A cluster of 6 year old 24GB NVIDIA Teslas should do the trick...they run for about $100 apiece. Put 12 or so of them together and you have the VRAM for a GPT3 clone.
Amazon has them listed at $200, but still, that's only $2,400 for 12 of them.
Still, adds up once you get the hardware you'd need to NVlink 12 of them, and then on top of that, the price of power/perf you get probably isn't great compared to modern compute.
Wonder what your volume would have to be before getting a box with 8 A100's from Lambdalabs would be the better tradeoff.
If you have time to wait for results then sure, it could work in theory but in practice they are so slow and power inefficient (compared to newer nodes) that no one uses them for LLMs, that's why they cost ~200$ used on ebay.
I just checked ebay and they are shockingly cheap.

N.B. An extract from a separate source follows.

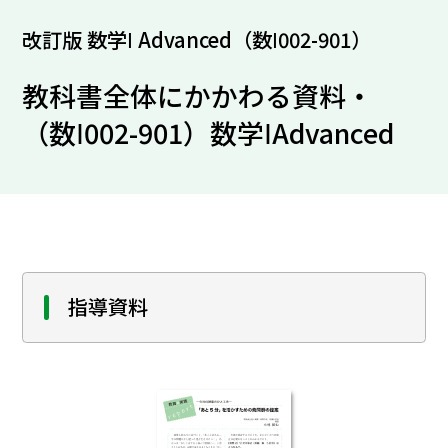
改訂版 数学Ⅰ Advanced（数Ⅰ002-901）
教科書全体にかかわる資料・
（数Ⅰ002-901）数学ⅠAdvanced
指導資料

I can't even get DDR3 memory for the price they're selling 24GB of GDDR5... with a GPU thrown in for free.
Why is this? Did some large cloud vendor just upgrade?
Are there any deals like this on AMD hardware? Not having to deal with proprietary binary drivers is worth a lot of money and reduced performance to me. A lot.
These are pretty old, and all the companies are upgrading. But no one is upgrading from AMD hardware - basically no companies care if they use proprietary drivers. They want a good price-to-performance ratio, so they use NVIDIA stuff.